«Тогда повсюду, вплоть до школьных заведений, бродил дух восстания. Едва ли можно было быть молодым и оживлённым, не будучи захваченным этими настроениями. К тому же дух родительского дома, несмотря на лояльное отношение семьи к бывшему царю Николаю I, был проникнут атмосферой озабоченности и настороженности по отношению к существующей политической системе, в частности, после реакционных преобразований царя-освободителя Александра II».

Генерал махнул рукой на формальности образования, и Лу росла в полном смысле слова самоучкой. Отцовская терпимость дала великолепные плоды: трудно найти более страстно одержимого идеей постоянной учёбы человека, чем Лу, притом на протяжении всей её жизни.

Пренебрегавшая в школе русским языком, уже позже тридцатисемилетняя Лу вместе с Райнером Рильке будет жадно навёрстывать упущенное, одержимо штудируя русскую историю и литературу.
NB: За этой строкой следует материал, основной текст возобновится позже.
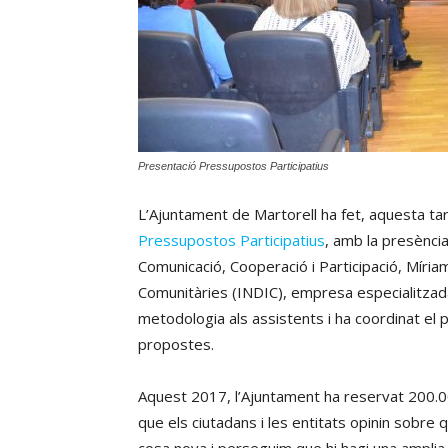
Presentació Pressupostos Participatius
L’Ajuntament de Martorell ha fet, aquesta tard
Pressupostos Participatius
, amb la presència
Comunicació, Cooperació i Participació, Míri
Comunitàries (INDIC), empresa especialitzada 
metodologia als assistents i ha coordinat el p
propostes.
Aquest 2017, l’Ajuntament ha reservat 200.0
que els ciutadans i les entitats opinin sobre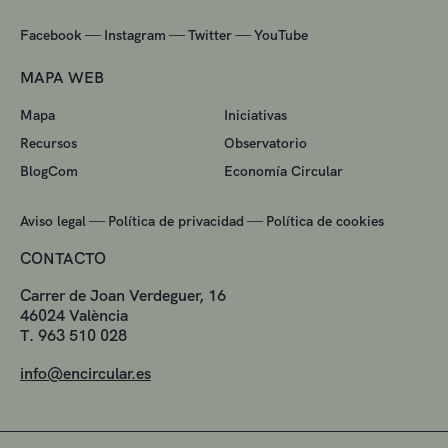
—
—
—
Facebook
Instagram
Twitter
YouTube
MAPA WEB
Mapa
Iniciativas
Recursos
Observatorio
BlogCom
Economía Circular
—
—
Aviso legal
Política de privacidad
Política de cookies
CONTACTO
Carrer de Joan Verdeguer, 16
46024 València
T. 963 510 028
info@encircular.es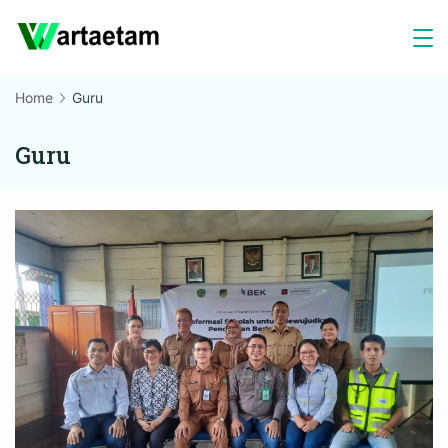
Skip
to
content
Home
Guru
Guru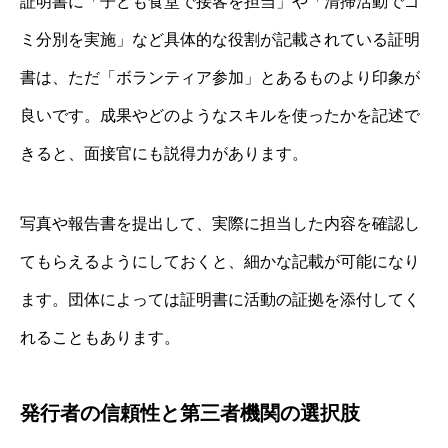
証明書に「子ども食堂で接客を担当」や「清掃活動でゴ
ミ分別を実施」など具体的な役割が記載されている証明
書は、ただ「ボランティア参加」とあるものより印象が
良いです。成果やどのようなスキルを使ったかを記述で
きると、面接官にも説得力があります。
写真や報告書を提出して、実際に担当した内容を確認し
てもらえるようにしておくと、細かな記載が可能になり
ます。団体によっては証明書に活動の証拠を添付してく
れることもあります。
発行者の信頼性と第三者機関の選択肢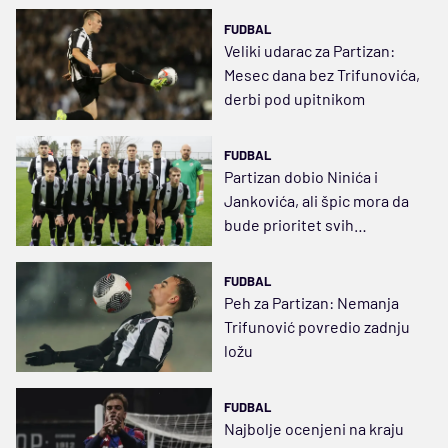
FUDBAL
Veliki udarac za Partizan:
Mesec dana bez Trifunovića,
derbi pod upitnikom
FUDBAL
Partizan dobio Ninića i
Jankovića, ali špic mora da
bude prioritet svih
prioriteta (VIDEO)
FUDBAL
Peh za Partizan: Nemanja
Trifunović povredio zadnju
ložu
FUDBAL
Najbolje ocenjeni na kraju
Она будет много переводить с русского на немецкий и напишет серию эссе о русской культуре. И, наконец, рассказывая в воспоминаниях о том периоде своей жизни (Лу было уже за пятьдесят), когда её захватил психоанализ, она именно так и назвала это повествование – «В школе Фрейда».

Воистину отсутствие в детстве образовательной муштры обернулось для Лу тем, что учение стало её способом жизни.
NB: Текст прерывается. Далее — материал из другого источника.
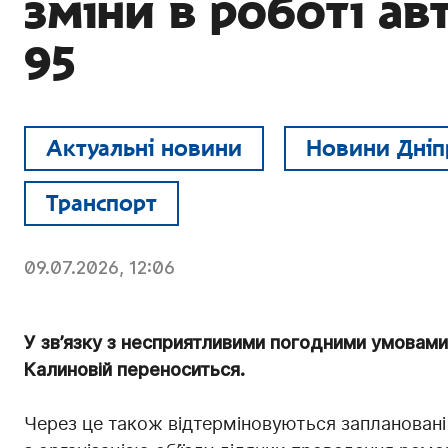
зміни в роботі ав
95
Актуальні новини
Новини Дніп
Транспорт
09.07.2026, 12:06
У зв’язку з несприятливими погодними умовам
Калиновій переноситься.
Через це також відтерміновуються заплановані з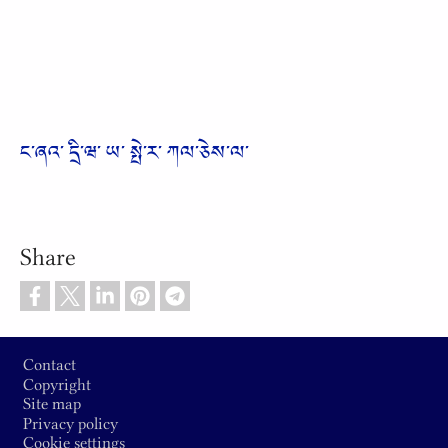
ང༌ཞའ༌ དྲི༌ཝ༌ ཡ༌ སྤེ༌ར༌ ཀལ༌ཅེས༌ལ༌
Share
Footer
Contact
Copyright
Site map
Privacy policy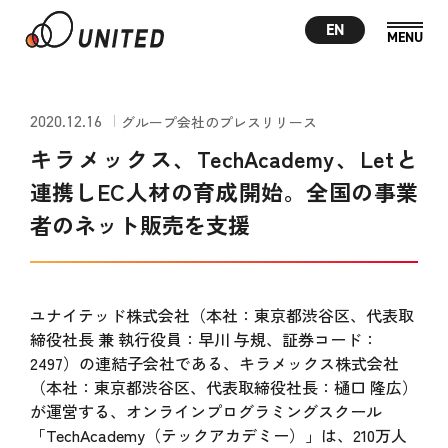
EN
2020.12.16
グループ会社のプレスリリース
キラメックス、TechAcademy、Letと
連携しEC人材の育成開始。全国の事業
者のネット販売を支援
ユナイテッド株式会社（本社：東京都渋谷区、代表取
締役社長 兼 執行役員：早川 与規、証券コード：
2497）の連結子会社である、キラメックス株式会社
（本社：東京都渋谷区、代表取締役社長：樋口 隆広）
が運営する、オンラインプログラミングスクール
「TechAcademy（テックアカデミー）」は、210万人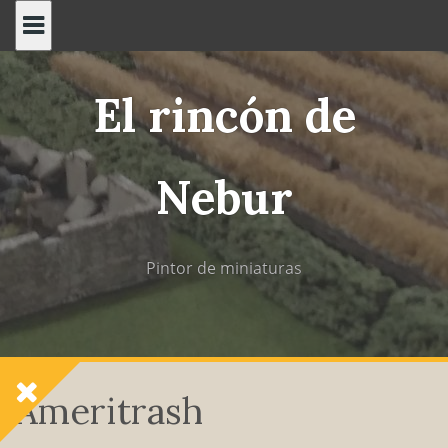
Saltar
al
contenido
El rincón de
Nebur
Pintor de miniaturas
Ameritrash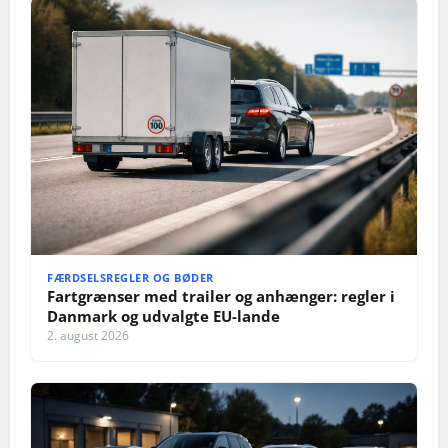
FÆRDSELSREGLER OG BØDER
Fartgrænser med trailer og anhænger: regler i
Danmark og udvalgte EU-lande
2. august 2026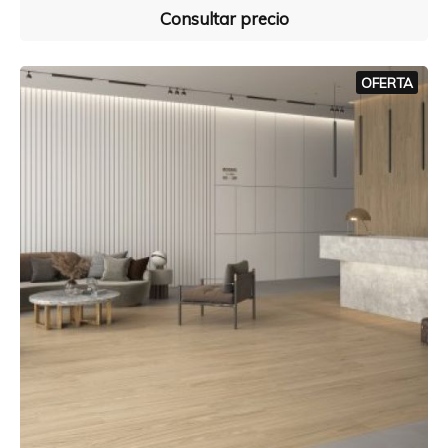
Consultar precio
OFERTA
Культурная гибкость, которая позволила Лу так органично влиться в европейский контекст, была во многом предзадана её образованием и особенностями повседневного быта. Но в Лу надолго остался открытым вопрос её подлинной культурной принадлежности. Годами она возвращалась к истокам, «врастала», как она выразилась, в свою «русскость».
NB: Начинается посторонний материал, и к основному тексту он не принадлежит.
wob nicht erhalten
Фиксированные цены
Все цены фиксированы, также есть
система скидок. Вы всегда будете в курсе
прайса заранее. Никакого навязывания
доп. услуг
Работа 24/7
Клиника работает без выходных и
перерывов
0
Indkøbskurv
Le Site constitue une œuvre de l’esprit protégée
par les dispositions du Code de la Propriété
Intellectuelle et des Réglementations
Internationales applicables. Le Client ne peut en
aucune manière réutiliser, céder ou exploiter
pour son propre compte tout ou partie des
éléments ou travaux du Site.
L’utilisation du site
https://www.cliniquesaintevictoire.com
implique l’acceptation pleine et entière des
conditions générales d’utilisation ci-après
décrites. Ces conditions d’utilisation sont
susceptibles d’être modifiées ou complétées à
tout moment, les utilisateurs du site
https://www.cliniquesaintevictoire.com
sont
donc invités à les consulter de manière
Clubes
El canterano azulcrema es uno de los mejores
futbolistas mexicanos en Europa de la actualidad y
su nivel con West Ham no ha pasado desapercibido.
Сам Санкт-Петербург, это притягательное соединение Парижа и Стокгольма, с его царским великолепием, с катаниями на санях и железными зданиями в иллюминации на Неве, с его поздними вёснами и горячими летами, производил на Лу впечатление чисто интернационального города.

Образ города детства стал первой ниточкой того волшебного клубка, который приведёт Лу к позднему открытию России. И потом всегда, всякий раз заново дымка белых петербургских ночей, голос кондуктора в вагоне, называющий её матушкой или голубушкой, тройной звонок – сигнал к отъезду – пробуждали в ней «незабываемое счастье родины».

Знаменательно, что Лу, жизнь которой была посвящена философским исканиям, родилась в 1861 году – переломном для России, когда крестьянская реформа положила начало небывалой разобщённости идейных взглядов, пугающе огромному количеству политических течений (социал-демократы, либералы, народники), каждое из которых имело ещё несколько ответвлений.

С детства она была ограждена от общественной борьбы, и, даже став взрослой, Лу долго не проявляла интерес к политике, но что-то от этой эпохи всё же было в характере «гениальной русской» (как называл её Ницше) – стремление к свободе, постоянная динамика мысли, внутреннее беспокойство и…утрата Бога.

В детстве она верила в Бога. В юности она перестала в него верить. В какой-то момент Бог для неё исчез, но осталось, как она сама пишет, «смутно пробудившееся чувство, которое уже никогда не исчезало – чувство беспредельного товарищества… со всем, что существует». Наверное, уже тогда судьба предопределила ей встречу с человеком, который на весь мир заявил, что Бог умер.

Как и когда это случилось? Пытливый ум ребёнка стали мучить «вечные вопросы», и Лу решила задать их Доброму Богу. Но ответа от него она не получила. С тех пор в своих мемуарах она будет говорить о богооставленности, которая навсегда связала её с действительностью и породила «ощущение безмерной, судьбоносной сопричастности всему, что существует».